The three stood and watched the two young people humping in the lush vegetation. Some animals that were impatient to get names were hanging on the edges of the action. Now, the animals had already experienced some really annoying trends by the pair. At first, the names were basic—some flat worms were called ‘flatworms’. Small flying bugs got called ‘flies’. Small smelly beetles were called ‘stinkbugs’ and so on. They went through a silly phase with names like pink fairy armadillo, spiny lumpsucker, tassled wobbegone, platypus, geoduck, and matamata. For a while, they gave small names to small animals and big names to big animals—ant, crab, tiger, elephant, diplodocus, and argentinosaurus.

So, it is probably unsurprising that the two did not put a lot of thought in the names they were giving out now, being distracted by the shagging they were giving each other. A sea bird got the name ‘boobie’. A small bird was named the ‘tit’. A larger bird got saddled with ‘cock’ and a fish got the name ‘ahole’. A small antelope approached for a name, and when the stunned animal asked for a clarification, Adam called it the same thing twice—a ‘dik dik’. A large rodent got stuck with ‘beaver’ and the worse may have been the sea mammal that was named ‘sperm whale’. Disgusted, most of the animals just gave up and left.

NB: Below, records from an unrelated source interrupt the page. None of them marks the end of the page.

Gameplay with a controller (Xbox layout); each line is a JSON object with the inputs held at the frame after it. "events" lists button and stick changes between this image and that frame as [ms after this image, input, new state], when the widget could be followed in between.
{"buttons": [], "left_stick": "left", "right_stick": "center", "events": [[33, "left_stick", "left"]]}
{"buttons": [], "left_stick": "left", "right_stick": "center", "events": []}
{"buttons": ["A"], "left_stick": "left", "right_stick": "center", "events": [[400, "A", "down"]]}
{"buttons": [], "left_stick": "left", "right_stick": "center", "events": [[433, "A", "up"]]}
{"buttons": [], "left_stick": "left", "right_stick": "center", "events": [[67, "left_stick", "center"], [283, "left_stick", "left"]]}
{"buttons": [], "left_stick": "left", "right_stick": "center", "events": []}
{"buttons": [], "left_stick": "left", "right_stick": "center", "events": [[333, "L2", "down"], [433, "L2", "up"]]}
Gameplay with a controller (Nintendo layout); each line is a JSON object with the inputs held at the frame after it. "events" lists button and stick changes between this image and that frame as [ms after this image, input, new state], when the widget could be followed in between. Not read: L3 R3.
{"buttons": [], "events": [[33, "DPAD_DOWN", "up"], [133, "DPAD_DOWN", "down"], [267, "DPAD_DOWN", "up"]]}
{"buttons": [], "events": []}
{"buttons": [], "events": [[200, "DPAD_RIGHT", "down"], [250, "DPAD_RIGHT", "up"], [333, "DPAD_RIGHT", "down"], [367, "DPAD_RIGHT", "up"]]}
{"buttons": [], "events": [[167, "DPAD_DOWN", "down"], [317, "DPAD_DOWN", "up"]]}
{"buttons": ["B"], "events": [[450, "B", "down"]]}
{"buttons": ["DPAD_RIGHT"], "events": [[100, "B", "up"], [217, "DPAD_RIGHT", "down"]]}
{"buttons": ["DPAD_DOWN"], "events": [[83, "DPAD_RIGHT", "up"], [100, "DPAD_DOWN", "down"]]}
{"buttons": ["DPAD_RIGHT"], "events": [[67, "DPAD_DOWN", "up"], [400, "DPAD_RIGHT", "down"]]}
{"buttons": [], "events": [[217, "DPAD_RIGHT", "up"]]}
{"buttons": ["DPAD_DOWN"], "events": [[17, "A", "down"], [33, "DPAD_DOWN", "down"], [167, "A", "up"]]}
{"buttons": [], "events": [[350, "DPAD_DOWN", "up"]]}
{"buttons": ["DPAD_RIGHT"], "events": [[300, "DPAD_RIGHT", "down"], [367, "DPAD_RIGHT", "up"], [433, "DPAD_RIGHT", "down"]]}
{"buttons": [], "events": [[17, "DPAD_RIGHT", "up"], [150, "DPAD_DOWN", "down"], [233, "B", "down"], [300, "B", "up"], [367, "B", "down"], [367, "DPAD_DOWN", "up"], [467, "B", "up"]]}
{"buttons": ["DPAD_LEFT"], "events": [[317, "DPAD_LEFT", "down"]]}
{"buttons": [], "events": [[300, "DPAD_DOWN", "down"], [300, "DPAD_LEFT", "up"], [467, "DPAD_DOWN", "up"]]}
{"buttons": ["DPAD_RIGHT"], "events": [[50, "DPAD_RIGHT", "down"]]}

Adam and Eve had been discovering new positions quickly. They progressed from doggy style to cat, to tangled spider, to butterfly, to swan and stallion. They were trying it monkey-style when tumbled out of the tree and began to roll to the edge of a cliff. Yeah, they rolled through the briars, and they rolled through the brambles and they rolled through the bushes where a rabbit couldn’t go. They rolled so fast that the hounds couldn’t catch ‘em, down the sloping sides to the desert sands below.

Yahweh looked over the edge. “Hey, guys? Catch.” He tossed over a bundle. “Well”, YHWH humphed. “I guess that experiment is over. They’ll never be able to climb back up that. Come on, let me show you the Adam and Steve version before I send you back.” The three went over to the last quadrant.

Meanwhile, back out of the jungle, Adam and Eve were sitting in the soft, warm sand. Adam was rubbing his bruised shoulders and Eve was rubbing her sore hoo-haw. “I’m hungry” Adam whined.

“What do you expect me to do about that?” Eve griped.

“Feed me?”

“Why, sure honeybun! Here!” She dumped a handful of red sand on him. “Come on, we’ve got to get back up there.” The two tried to climb the steep cliffs for hours to no avail. “Damn it, this is all your fault! You were thinking with your prick!”

“Hey, you started all this by looking all prick-stiffening like that.” Eve preened a bit at the comment. “I know—let’s blame it on that thing, the snake and that fruit you ate!” Eve tentatively agreed to that.

“One thing’s for sure.” Eve mused.

‘What’s that?”

“Yahweh must really hate this sex stuff.”

Adam looked puzzled. “What do you mean?”

“Well, I mean He was right there, watching us, and just let us roll over the edge. He also did not lift a finger to help us back up.”

Adam pointed out that He tossed them some stuff.

“True. Let’s see what it is.” They opened the bundle and found some seed packets and clothes. Eve began to get dressed, which made Adam sad. “Adam, honey, do these slacks make my butt look big?”

Adam, gaining wisdom, changed the subject.